Nearly four years ago Charles H. Phillips Chemical Co. started a word game to promote toothpaste sales, offered prizes totaling $600 for the longest list of three-letter standard English words built from such phrases as: “Try Phillips Dental Magnesia,” “Get Phillips Magnesia Toothpaste,” “Try Phillips Magnesia Toothpaste.” Among the 40,000 contestants was a young Queens, N. Y. lexicologist named Ira Gustave Gillman, who compiled six lists, one for each phrase, ranging in length from 150 to 297 words.
Ira Gustave Gillman did not win. Many of his words were rejected as Scottish slang, dialect, obsolete. Contestant Gillman later lost a similar contest held by Consolidated Cigar Corp., won an out-of-court settlement on the prize money. With this experience behind him he filed suit against Phillips Chemical for all of the $600, charging that the judges had fraudulently deleted words from his lists. Last April the case was tried in Manhattan Municipal Court before Referee John M. Cragen. Vigorously Plaintiff Gillman challenged the findings of Contest Judges Walter K. Van Olinda and Andrew J. Davis, both of whom had a hand in preparing the Funk & Wagnall’s New Standard Dictionary. The courtroom rang for a fortnight with such words as: aha, ama, hep, aim, ani, pah. Aha, said Plaintiff Gillman, was either a sunken fence a religious service, or an exclamation.
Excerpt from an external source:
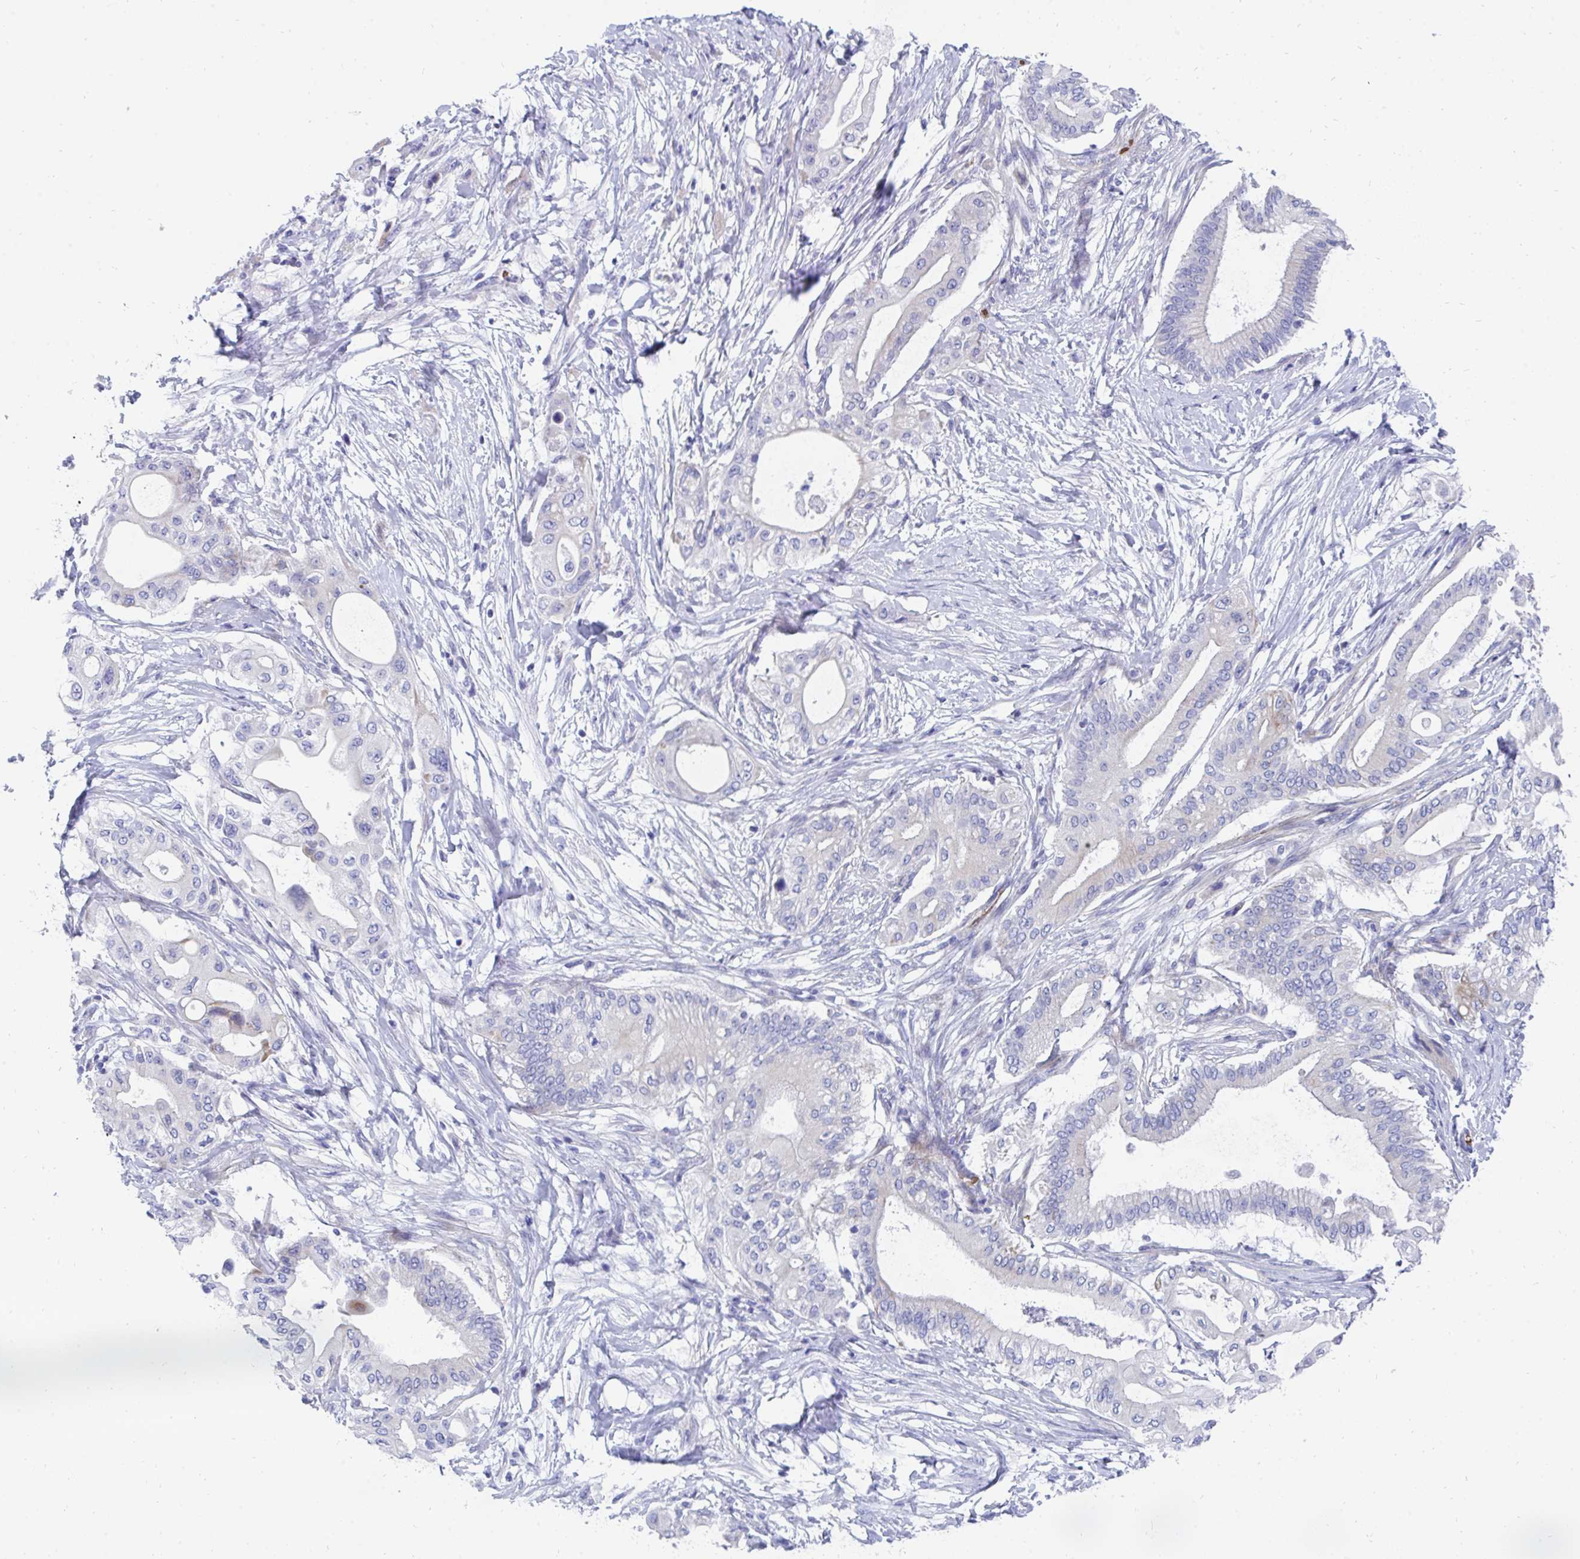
{"staining": {"intensity": "moderate", "quantity": "<25%", "location": "cytoplasmic/membranous"}, "tissue": "pancreatic cancer", "cell_type": "Tumor cells", "image_type": "cancer", "snomed": [{"axis": "morphology", "description": "Adenocarcinoma, NOS"}, {"axis": "topography", "description": "Pancreas"}], "caption": "Immunohistochemical staining of pancreatic cancer reveals low levels of moderate cytoplasmic/membranous protein staining in approximately <25% of tumor cells.", "gene": "MROH2B", "patient": {"sex": "male", "age": 68}}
Ama was a wine vessel used in the early Christian Church, also a medical term for “an enlargement of the semicircular canal of the internal ear.” Quoted from George Eliot’s Daniel Deronda was Hep, a cry of the Crusaders, derived from the Latin for “Jerusalem is destroyed!”
Branching into elementary zoology Gillman informed the court that an ahu was a Central Asian gazelle, an ani a Brazilian variety of the keel-billed cuckoo. No slang, he insisted, was pah, which meant “bah, faugh, fudge.”
For five months Referee Cragen thumbed through dictionaries, scratched his pate, learned enough about lexicology to state that “the English language is not on trial.” Said he: “If the court could sit in judgment on the dictionary, every one of the 40,000 contestants could come into court, contending that his or her list was the proper winning roster of words. . . .” Last week, having boiled down the case to the real issue of whether or not the contest judges had fraudulently deleted words from Gillman’s roster, Referee Cragen dismissed the suit with a two-letter word: NO.